We all must have had pulses or dal in our homes as a staple food. In a typical Indian household, the consumption of pulses or dal is about two or three times a day. Pulses are high in dietary fiber, are a source of low-fat protein, and are gluten-free also. With all these benefits pulses are becoming the new superfood and although we eat pulses regularly, are we sure that we are cooking it the right way? Today we have brought to you some tips about pulses shared by renowned Dr. Rujuta Diwekar, who is also a celebrity Nutritionist and has worked with celebrities like Kareena Kapoor. She has also authored many books, namely 12-Week Fitness Project, Indian Superfoods, and Pregnancy Notes. On Dr. Rujuta’s Instagram handle she shared the following tips on how you can make the normal home dal into a superfood.
1. Soaking and sprouting the pulses is a really important step before cooking them. We all surely do soak the dal but rarely wait till they sprout. This step reduces the anti-nutrients and allows for optimum enzyme action to break them down. We all know that pulses are a rich source of protein, vitamins, and minerals. But it is not easy to assimilate these amino acids from them because pulses have naturally occurring anti-nutrient molecules. These molecules are the reasons why so many people have gas, bloating, indigestion, etc. on the consumption of pulses. This soaking and sprouting reduces these anti-nutrients and increases the digestibility of the pulses so that we do not have problems like this.

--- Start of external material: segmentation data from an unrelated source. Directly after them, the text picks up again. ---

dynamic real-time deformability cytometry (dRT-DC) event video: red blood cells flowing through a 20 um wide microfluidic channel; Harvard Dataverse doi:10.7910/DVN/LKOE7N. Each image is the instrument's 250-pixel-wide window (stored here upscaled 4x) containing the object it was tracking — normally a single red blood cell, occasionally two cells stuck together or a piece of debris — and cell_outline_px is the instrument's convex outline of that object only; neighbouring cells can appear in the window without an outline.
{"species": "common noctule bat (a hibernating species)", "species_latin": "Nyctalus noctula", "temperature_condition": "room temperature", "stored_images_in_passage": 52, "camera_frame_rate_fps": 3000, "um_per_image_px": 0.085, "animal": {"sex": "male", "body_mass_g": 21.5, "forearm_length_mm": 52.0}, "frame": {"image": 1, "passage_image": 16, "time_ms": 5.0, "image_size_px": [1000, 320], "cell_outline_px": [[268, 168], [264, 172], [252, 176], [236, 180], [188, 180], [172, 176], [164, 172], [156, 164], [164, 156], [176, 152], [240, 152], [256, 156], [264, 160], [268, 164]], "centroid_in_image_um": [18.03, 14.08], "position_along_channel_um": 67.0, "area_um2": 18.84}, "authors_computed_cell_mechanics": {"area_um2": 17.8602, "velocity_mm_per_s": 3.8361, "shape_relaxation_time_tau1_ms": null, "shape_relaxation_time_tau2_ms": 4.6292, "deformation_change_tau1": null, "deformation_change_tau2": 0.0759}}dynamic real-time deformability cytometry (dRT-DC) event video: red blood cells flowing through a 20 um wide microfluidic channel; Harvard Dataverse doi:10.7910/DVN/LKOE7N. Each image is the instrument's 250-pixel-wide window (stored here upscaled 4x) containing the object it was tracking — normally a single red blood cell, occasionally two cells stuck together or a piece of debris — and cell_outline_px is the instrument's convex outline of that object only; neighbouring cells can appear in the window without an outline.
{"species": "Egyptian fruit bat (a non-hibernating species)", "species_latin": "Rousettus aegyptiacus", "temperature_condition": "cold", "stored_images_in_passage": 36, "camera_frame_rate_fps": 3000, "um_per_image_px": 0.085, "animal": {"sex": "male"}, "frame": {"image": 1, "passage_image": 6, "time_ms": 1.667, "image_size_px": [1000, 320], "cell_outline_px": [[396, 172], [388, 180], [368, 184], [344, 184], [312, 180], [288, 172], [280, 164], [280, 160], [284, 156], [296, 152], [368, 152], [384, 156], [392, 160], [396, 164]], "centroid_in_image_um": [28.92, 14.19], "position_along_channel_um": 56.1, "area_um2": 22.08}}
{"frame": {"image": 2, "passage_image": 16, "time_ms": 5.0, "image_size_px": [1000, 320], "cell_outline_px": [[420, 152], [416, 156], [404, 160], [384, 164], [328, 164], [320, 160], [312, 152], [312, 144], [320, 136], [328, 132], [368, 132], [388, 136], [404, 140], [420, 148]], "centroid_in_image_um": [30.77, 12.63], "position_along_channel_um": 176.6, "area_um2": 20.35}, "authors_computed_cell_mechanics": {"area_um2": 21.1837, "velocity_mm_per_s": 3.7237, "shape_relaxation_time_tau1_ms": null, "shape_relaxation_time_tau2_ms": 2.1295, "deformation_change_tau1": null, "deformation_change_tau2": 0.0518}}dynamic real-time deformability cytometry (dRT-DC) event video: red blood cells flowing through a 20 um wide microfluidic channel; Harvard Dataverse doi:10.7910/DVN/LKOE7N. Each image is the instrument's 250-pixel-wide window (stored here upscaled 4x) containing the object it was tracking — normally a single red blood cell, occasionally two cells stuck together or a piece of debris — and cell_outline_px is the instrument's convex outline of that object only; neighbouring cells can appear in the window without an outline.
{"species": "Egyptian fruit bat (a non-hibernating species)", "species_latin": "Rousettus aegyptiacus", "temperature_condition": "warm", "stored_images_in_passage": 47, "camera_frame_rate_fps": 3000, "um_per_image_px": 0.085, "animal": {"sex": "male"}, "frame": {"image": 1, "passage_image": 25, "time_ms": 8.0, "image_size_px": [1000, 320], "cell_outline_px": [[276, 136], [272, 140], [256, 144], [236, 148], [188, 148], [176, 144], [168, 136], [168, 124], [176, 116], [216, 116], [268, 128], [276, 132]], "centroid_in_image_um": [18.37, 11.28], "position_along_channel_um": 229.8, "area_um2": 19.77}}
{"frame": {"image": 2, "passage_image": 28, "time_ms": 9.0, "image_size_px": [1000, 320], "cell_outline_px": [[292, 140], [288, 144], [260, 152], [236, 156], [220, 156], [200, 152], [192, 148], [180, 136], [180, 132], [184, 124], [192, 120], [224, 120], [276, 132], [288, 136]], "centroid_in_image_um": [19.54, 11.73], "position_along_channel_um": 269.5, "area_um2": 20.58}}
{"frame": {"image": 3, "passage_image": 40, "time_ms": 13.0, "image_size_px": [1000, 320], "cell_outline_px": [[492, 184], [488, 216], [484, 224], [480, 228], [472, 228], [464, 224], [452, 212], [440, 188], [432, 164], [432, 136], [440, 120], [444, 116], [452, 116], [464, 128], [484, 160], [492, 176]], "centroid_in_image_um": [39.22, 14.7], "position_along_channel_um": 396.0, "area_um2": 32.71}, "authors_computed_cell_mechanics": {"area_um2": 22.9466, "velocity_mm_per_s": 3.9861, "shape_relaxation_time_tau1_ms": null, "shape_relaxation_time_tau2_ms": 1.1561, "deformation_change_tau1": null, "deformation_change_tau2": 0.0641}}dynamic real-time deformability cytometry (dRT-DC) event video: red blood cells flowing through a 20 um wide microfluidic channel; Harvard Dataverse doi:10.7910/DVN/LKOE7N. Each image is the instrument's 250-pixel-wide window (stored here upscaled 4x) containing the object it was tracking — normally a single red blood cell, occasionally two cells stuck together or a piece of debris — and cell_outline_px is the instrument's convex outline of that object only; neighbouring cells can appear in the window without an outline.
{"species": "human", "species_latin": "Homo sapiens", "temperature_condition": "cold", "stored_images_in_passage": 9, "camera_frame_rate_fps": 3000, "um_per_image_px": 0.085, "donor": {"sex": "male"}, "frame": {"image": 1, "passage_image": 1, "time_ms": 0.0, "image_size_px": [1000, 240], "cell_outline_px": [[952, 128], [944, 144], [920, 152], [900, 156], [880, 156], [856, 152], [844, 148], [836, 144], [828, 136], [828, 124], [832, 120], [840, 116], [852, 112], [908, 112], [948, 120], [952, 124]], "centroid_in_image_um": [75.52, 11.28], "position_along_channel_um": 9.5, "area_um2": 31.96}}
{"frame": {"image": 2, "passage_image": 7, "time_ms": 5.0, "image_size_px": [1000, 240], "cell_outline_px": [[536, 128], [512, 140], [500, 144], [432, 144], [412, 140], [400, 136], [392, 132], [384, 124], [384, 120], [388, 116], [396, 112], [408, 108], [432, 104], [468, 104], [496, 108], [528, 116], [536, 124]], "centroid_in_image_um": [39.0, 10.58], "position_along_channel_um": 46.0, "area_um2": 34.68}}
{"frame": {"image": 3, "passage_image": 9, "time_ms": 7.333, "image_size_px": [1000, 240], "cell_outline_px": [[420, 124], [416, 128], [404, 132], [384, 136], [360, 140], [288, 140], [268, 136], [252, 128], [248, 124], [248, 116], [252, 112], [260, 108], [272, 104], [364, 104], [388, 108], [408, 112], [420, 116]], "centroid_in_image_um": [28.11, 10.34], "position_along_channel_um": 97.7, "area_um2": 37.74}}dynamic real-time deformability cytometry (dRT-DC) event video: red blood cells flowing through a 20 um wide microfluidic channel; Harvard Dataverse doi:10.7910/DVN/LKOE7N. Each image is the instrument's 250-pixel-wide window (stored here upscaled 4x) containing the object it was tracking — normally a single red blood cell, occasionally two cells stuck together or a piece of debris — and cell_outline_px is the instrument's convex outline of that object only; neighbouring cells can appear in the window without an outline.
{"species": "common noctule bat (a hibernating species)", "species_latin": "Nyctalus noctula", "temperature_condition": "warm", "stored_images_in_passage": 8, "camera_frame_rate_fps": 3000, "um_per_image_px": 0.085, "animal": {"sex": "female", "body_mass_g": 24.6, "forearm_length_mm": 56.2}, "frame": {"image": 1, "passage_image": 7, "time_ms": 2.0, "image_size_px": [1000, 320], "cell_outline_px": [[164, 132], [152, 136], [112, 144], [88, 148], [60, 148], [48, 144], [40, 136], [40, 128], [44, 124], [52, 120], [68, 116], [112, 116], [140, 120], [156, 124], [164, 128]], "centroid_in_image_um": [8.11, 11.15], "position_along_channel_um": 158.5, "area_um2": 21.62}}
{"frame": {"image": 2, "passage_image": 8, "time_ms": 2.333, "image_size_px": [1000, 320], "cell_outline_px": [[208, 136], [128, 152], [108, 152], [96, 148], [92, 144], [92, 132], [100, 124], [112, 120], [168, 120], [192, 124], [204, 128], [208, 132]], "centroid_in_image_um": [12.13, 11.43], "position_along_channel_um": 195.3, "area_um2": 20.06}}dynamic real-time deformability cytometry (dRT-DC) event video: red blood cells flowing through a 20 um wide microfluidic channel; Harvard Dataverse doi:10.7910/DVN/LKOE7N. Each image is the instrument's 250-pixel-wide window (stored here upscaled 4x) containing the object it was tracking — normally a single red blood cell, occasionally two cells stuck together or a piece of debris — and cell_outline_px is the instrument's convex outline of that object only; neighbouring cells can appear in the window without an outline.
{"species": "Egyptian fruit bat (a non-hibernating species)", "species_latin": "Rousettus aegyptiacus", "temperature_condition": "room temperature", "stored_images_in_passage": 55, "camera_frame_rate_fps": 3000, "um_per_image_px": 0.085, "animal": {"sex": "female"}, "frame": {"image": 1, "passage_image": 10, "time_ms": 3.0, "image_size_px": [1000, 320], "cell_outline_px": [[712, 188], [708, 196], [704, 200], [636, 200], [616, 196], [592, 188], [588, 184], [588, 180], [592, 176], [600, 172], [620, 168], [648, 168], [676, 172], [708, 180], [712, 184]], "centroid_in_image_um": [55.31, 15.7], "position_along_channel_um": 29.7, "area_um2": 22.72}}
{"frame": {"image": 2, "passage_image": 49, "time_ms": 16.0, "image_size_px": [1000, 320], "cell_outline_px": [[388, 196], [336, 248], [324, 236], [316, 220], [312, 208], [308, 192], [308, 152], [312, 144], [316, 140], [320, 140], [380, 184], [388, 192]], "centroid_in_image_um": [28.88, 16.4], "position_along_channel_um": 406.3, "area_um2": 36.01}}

2. Mix the pulses with millets and grains to improve their essential to non-essential amino acid ratio. The ratio should be 1:3 when you use it with rice and 1:2 when using it with a mixture of millets and grains. This will help you in preventing premature greying of hair. It will strengthen your bones and will preserve your bone mass density. Lastly, this helps in building immunity and builds antibodies when the body is fighting any disease.
3. Have a wide variety of pulses in different forms to optimize intake of all nutrients. India has more than sixty-five thousand varieties of pulses and legumes, so you will not have any problem choosing a different one every day. You should have at least five different types of pulses and legumes in a week. And you can have it in any form like papad, idli, dosa, ladoo, or halwa. All this variety will ensure that you get the dietary requirement needed for a healthy gut bacteria and you remain healthy.